__WORK INSTRUCTIONS__:
Would you copy the material below word for word, beginning with its first line and ending with the line that contains "Aktuelle Stellenangebote"?

--- --- ---

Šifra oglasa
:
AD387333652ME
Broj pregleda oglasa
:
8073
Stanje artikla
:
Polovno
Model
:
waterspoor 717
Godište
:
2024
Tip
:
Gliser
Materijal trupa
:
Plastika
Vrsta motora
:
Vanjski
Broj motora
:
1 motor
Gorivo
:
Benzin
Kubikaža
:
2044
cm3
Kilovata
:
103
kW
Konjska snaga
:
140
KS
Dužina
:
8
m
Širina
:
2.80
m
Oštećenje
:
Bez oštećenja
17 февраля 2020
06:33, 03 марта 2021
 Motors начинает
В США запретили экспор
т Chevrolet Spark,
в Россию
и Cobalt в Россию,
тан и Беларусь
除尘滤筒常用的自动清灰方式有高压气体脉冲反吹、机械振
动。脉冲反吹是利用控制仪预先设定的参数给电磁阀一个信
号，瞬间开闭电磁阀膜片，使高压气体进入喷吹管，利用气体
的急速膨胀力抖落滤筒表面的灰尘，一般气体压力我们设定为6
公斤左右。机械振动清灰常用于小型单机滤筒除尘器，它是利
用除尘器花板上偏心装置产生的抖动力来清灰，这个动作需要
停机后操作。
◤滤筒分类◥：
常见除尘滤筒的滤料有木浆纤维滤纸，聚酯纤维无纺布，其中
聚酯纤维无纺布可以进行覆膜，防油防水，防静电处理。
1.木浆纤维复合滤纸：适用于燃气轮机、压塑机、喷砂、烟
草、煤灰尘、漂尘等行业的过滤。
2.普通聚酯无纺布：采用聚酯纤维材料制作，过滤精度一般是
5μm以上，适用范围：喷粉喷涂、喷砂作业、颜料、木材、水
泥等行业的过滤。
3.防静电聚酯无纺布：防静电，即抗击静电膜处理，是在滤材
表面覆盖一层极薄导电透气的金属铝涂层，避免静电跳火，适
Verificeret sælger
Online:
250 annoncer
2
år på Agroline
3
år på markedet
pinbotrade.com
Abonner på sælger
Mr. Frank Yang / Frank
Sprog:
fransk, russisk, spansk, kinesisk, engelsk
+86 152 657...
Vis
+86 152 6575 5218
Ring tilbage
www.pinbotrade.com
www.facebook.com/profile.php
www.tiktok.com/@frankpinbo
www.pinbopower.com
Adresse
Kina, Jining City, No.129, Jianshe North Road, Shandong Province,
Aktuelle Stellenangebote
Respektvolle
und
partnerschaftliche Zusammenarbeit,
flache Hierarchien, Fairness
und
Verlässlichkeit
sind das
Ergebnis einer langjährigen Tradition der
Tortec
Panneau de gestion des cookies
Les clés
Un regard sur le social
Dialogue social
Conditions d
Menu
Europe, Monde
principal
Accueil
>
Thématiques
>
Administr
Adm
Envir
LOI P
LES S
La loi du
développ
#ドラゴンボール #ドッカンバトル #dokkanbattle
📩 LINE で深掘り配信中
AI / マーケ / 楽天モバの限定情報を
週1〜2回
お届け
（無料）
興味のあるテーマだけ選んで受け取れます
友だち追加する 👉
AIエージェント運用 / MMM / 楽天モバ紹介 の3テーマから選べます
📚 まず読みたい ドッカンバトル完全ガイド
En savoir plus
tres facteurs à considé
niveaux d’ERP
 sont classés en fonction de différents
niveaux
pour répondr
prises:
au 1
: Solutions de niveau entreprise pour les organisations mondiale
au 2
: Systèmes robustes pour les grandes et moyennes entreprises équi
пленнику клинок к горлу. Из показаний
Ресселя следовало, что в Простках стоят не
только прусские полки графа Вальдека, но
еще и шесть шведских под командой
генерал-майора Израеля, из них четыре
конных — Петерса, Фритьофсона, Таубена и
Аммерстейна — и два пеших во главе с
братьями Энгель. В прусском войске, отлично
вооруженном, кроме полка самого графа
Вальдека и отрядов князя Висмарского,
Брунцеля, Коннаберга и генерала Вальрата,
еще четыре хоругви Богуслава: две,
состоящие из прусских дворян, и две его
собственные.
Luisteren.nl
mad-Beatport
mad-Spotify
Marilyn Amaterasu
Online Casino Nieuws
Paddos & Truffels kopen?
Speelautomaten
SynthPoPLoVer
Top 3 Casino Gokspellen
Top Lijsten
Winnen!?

--- --- ---

__EXERCISE RESPONSE__:
Šifra oglasa
:
AD387333652ME
Broj pregleda oglasa
:
8073
Stanje artikla
:
Polovno
Model
:
waterspoor 717
Godište
:
2024
Tip
:
Gliser
Materijal trupa
:
Plastika
Vrsta motora
:
Vanjski
Broj motora
:
1 motor
Gorivo
:
Benzin
Kubikaža
:
2044
cm3
Kilovata
:
103
kW
Konjska snaga
:
140
KS
Dužina
:
8
m
Širina
:
2.80
m
Oštećenje
:
Bez oštećenja
17 февраля 2020
06:33, 03 марта 2021
 Motors начинает
В США запретили экспор
т Chevrolet Spark,
в Россию
и Cobalt в Россию,
тан и Беларусь
除尘滤筒常用的自动清灰方式有高压气体脉冲反吹、机械振
动。脉冲反吹是利用控制仪预先设定的参数给电磁阀一个信
号，瞬间开闭电磁阀膜片，使高压气体进入喷吹管，利用气体
的急速膨胀力抖落滤筒表面的灰尘，一般气体压力我们设定为6
公斤左右。机械振动清灰常用于小型单机滤筒除尘器，它是利
用除尘器花板上偏心装置产生的抖动力来清灰，这个动作需要
停机后操作。
◤滤筒分类◥：
常见除尘滤筒的滤料有木浆纤维滤纸，聚酯纤维无纺布，其中
聚酯纤维无纺布可以进行覆膜，防油防水，防静电处理。
1.木浆纤维复合滤纸：适用于燃气轮机、压塑机、喷砂、烟
草、煤灰尘、漂尘等行业的过滤。
2.普通聚酯无纺布：采用聚酯纤维材料制作，过滤精度一般是
5μm以上，适用范围：喷粉喷涂、喷砂作业、颜料、木材、水
泥等行业的过滤。
3.防静电聚酯无纺布：防静电，即抗击静电膜处理，是在滤材
表面覆盖一层极薄导电透气的金属铝涂层，避免静电跳火，适
Verificeret sælger
Online:
250 annoncer
2
år på Agroline
3
år på markedet
pinbotrade.com
Abonner på sælger
Mr. Frank Yang / Frank
Sprog:
fransk, russisk, spansk, kinesisk, engelsk
+86 152 657...
Vis
+86 152 6575 5218
Ring tilbage
www.pinbotrade.com
www.facebook.com/profile.php
www.tiktok.com/@frankpinbo
www.pinbopower.com
Adresse
Kina, Jining City, No.129, Jianshe North Road, Shandong Province,
Aktuelle Stellenangebote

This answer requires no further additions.